Münster - Prof. Boerne und Kommissar Thiel suchen einen Mörder im Krankenhaus. Diesmal geht es dem eingebildeten Gerichtsmediziner im „Tatort“ aus Münster - auch gesundheitlich - an den Kragen.

Wenn im Kühlfach der Gerichtsmedizin Sekt kaltgestellt wird und der Hauptkommissar eine lästige Mordzeugin entnervt zur Seite schiebt - dann ist Zeit für den „Tatort“ aus Münster. Das Ermittler-Duo aus Professor Karl-Friedrich Boerne (Jan Josef Liefers) und Kommissar Frank Thiel (Axel Prahl) ermittelt nach einem Todesfall im Krankenhaus. Zuerst mit großem Widerwillen, denn Boernes Fettleber macht dem Mediziner nach skurriler Eigendiagnose Kummer. Später aber - nach weiteren Morden - ist der eitle Experte für unnatürliche Todesursachen in „Mord ist die beste Medizin“ ganz in seinem Element (Sonntag, 20.15 Uhr im „Ersten“).

Boerne und Thiel laufen in der 26. Folge des ARD-Krimis aus Münster zu Hochform auf. Die Kriminal-Clowns ermitteln, nachdem der Pharmazeut der Uniklinik Münster unter merkwürdigen Umständen ums Leben gekommen ist. Dabei spielt Boerne den verdeckten Ermittler im Krankenbett der Krebsstation, während Thiel den Verstrickungen von Klinikleitung, Ärzten und Pharmaindustrie ganz offiziell auf den Grund geht.

Das Drehbuch lieferte Grimme-Preisträgerin Dorothee Schön (2010 für „Frau Böhm sagt Nein“ und 2013 für „Der letzte schöne Tag“). Sie geht das ernste Thema Krebs als Komödie an und bietet dafür nicht nur den Hauptdarstellern viele komische Auftritte.

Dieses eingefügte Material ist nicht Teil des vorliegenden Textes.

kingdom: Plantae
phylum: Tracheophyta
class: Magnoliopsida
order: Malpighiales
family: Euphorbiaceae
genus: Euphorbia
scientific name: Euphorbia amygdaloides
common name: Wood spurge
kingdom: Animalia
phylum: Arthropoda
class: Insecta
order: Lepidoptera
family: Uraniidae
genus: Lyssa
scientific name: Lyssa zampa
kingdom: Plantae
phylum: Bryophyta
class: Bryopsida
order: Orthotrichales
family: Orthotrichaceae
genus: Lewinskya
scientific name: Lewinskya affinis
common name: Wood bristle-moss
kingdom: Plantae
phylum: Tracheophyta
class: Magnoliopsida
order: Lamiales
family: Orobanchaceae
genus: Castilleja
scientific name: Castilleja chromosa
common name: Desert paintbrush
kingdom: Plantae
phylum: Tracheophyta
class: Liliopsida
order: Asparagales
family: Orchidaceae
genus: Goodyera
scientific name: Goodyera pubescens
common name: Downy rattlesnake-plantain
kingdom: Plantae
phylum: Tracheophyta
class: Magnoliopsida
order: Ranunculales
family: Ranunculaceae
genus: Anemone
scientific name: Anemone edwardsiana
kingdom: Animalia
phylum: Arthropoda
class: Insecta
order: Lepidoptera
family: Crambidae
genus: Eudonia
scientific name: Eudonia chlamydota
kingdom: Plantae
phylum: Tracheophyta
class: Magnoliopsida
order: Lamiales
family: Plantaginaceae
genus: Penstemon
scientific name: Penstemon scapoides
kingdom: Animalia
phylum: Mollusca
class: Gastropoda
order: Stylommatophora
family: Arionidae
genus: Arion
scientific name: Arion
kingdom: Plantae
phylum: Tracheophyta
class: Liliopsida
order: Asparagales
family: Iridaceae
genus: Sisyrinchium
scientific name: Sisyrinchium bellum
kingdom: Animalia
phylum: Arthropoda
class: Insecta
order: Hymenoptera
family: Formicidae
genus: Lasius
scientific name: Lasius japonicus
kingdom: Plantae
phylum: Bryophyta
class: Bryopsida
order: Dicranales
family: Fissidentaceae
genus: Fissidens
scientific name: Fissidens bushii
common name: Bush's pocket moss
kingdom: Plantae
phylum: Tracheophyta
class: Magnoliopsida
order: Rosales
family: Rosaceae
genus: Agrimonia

Prof. Boerne im OP-Hemdchen oder Mechthild Großmann als kettenrauchende Staatsanwältin mit extrem tiefer Stimme sind skurril, wenn im Nachbarbett der Patient mit Lungenkrebs auf seine Chemo-Therapie wartet. Gespielt wird die Nervensäge im Zweibettzimmer von Josef Ostendorf - herrlich überzogen als schnarchender Schlagerfan. Dorothee Schön will beim Thema Krebs Berührungsängste abbauen. „Gute Komödien haben einen tragischen Kern. Ich wünsche mir mehr Mut in diese Richtung. Krebspatienten, jedenfalls die, die ich kenne, würden das begrüßen“, sagte die Drehbuchautorin über die Produktion.

Das Duo aus Münster bietet 90 Minuten richtig gute Unterhaltung, und auch die Spannung ist für diesen ARD-Tatort kein notwendiges Übel. In der Jubiläumsfolge nahm zuletzt das Komödiantische zwischen dem Leiter der Gerichtsmedizin und dem Hauptkommissar einen sehr großen Stellenwert ein. Wenn dann die Pointen nicht sitzen, wird der Fernsehabend lang. Die Folge „Mord ist die beste Medizin“ aber spielt gekonnt mit Humor und Spannung. Prof. Boerne als Opfer - noch beduselt von der Vollnarkose - das passt. Und das Drehbuch sieht ein Herzschlag-Finale vor. Auch ganz junge Mordzeugen leben gefährlich - so lange der Täter nicht gefasst ist.